Last week I had an unsavory experience with a freelancer I’d hired to do some short article work for me.
But, first, a little background…
Upwork.com (previously Elance.com) is a website where freelancers of all types can register and bid for jobs. After doing work, you get rated for your performance, work produced, communication, et cetera.
For many beginners, it’s important to get those good ratings, sometimes at the expense of being underpaid, because good ratings make you more likely to win higher paying gigs down the road. Plus, experience is experience, and that’s worth something, too.
When I joined Upwork in 2013, I took a few underpaying jobs for the ratings and experience. As I got better, so did my reputation and, ergo, the pay.
This is the freelancer circle of life.
Recently, I had a project for which I needed several short (<500 word) journal-type essays written, from various points of view and on various topics. I knew I couldn’t write these myself, but also the budget I had to work within wasn’t much. All I could offer was $2 per article.
I knew this was an underpayment, but I needed these articles and my experience told me that there would be beginning freelancers or hobbyist-writers willing to do the work. Besides, the articles didn’t need to be perfect; I’d take them with misspellings and bad grammar because it was the content and viewpoints I was after, not literary perfection.
So I posted the job requirements and waited for applicants.
I got several. Two ended up wrote material for me (the others either backed out or were unresponsive).
Last week, I ended contracts because I’m no longer in need of material.

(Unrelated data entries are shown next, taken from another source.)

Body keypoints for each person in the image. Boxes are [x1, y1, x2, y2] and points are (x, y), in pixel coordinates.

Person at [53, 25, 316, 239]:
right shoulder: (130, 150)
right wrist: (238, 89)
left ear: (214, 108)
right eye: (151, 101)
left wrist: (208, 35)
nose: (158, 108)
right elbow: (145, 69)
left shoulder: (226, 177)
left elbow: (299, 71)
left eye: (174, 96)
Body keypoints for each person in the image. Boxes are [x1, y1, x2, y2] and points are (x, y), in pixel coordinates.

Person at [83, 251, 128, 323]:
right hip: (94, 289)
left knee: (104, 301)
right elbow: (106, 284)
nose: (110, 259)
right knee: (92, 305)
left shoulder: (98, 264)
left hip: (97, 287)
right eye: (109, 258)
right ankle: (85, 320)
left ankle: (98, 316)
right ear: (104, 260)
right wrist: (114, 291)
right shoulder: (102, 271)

I left my reviews of the freelancers as is standard Upwork procedure and moved on.
But one freelancer didn’t.
When “Perfection” isn’t achieved…
What I received was a bitter message about how unfair my review of them was and how they’d wished they’d never taken the job because it didn’t pay well and they didn’t even get a perfect 5-star review out of it.

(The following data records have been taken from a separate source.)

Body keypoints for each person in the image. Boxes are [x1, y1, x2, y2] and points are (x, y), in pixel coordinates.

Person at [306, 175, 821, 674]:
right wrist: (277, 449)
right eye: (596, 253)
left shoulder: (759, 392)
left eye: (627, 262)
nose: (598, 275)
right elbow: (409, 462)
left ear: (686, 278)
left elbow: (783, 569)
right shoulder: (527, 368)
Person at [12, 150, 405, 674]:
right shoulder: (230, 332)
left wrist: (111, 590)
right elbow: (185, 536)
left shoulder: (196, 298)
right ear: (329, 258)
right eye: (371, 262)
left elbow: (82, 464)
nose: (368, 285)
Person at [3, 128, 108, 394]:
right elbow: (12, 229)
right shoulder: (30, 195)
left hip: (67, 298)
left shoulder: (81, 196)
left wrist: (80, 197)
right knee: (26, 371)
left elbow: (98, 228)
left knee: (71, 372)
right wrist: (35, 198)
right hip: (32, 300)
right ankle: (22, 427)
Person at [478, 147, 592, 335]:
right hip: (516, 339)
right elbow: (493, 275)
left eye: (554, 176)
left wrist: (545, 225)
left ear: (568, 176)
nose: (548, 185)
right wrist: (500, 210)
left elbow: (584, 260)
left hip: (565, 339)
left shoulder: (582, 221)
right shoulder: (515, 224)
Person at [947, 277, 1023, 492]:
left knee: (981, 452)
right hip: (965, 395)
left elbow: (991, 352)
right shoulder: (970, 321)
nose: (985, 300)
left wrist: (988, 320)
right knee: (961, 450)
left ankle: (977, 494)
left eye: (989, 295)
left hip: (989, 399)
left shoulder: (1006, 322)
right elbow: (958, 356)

So, basically, ‘Thanks a lot for nothing, you ungracious dolt!’
I didn’t understand what had happened.
I reviewed my review and found it satisfactory and accurate. On a 5-star scale, they’d rated an overall 3.33, within the “good” to “very good” range. Was this person not happy with being rated good or very good?
They were not.
What they wanted–what they expected–was a perfect 5, and nothing less would do.
But could I rate that in good conscience? Absolutely not. They’d produced good work, a couple times very good, that fit my needs. I had to ask for a revision early on, and even those revisions needed adjusting, but at a $2/article rate I felt it was unfair to continue to ask for the freelancer to invest more time into the work when what they were giving was just fine.
So in this bitter message they sent, they insulted my rating saying it was “unfair and unacceptable,” complained about the pay (to which they had agreed on in the first place, so that completely boggles me), and then–get this!–asked if I would reconsider the rating I’d given them.
Umm… no. Absolutely not.
Why? Because attitude is everything, and this freelancer absolutely failed.
…maintain your professionalism!
Had the freelancer expressed themselves in a more professional manner–that is, requesting I reconsider my review for x, y, and z reasons without insulting me or the job–I would likely have raised their score.
As it was, their attitude made me want to go back and reduce their rating by docking points for professionalism and communication.
But, I didn’t (lucky them). I left things as they were and simply explained (1) why I had rated them “good” to “very good” as I had, and (2) suggested they make it clear to future clients that a 5-star rating is not only hoped for, but demanded.
This freelancer was unable to accept my reasons for offering a 3.33, and said so as much in (another) spiteful message, but it became clear to me that this person was simply unprofessional, and throwing a temper tantrum at me was their way of getting what they wanted.
Who knows how many of their past clients were bullied into changing their ratings to reflect perfection? It makes me wonder, because every single other rating on this person’s profile was a five.
It makes me skeptical.
But, I let it go. In fact, I blocked the freelancer from contacting me or bidding on my jobs ever again.
I don’t need that kind of negativity in my life, in my work. Nobody does.
Beware the “Perfect” rating.
Long story short: Nothing in life is perfect, so beware 5-star ratings on anything: Amazon products, freelancers, restaurants, whatever.
Likelihood is that those ratings are either faked, paid for, or downright wrong. A dining experience may be wonderful, a hotel may be awesome, a freelancer may be great, but none is perfect. THAT I can guarantee!
Seek a smidge of criticism.
I think I’m pretty darn good at what I do, but I know that I’m not perfect. Sure I want happy clients and customers, but I want a little criticism, too. I’m actually disappointed when I receive a 5-star review because that leaves me nothing to work on and offers an unbelievable and unrealistic perception for future clients.
I hope that freelancer is able to grow in their attitude about what 3, 4, and 5-star ratings really mean and accept that less than perfection is perfectly acceptable.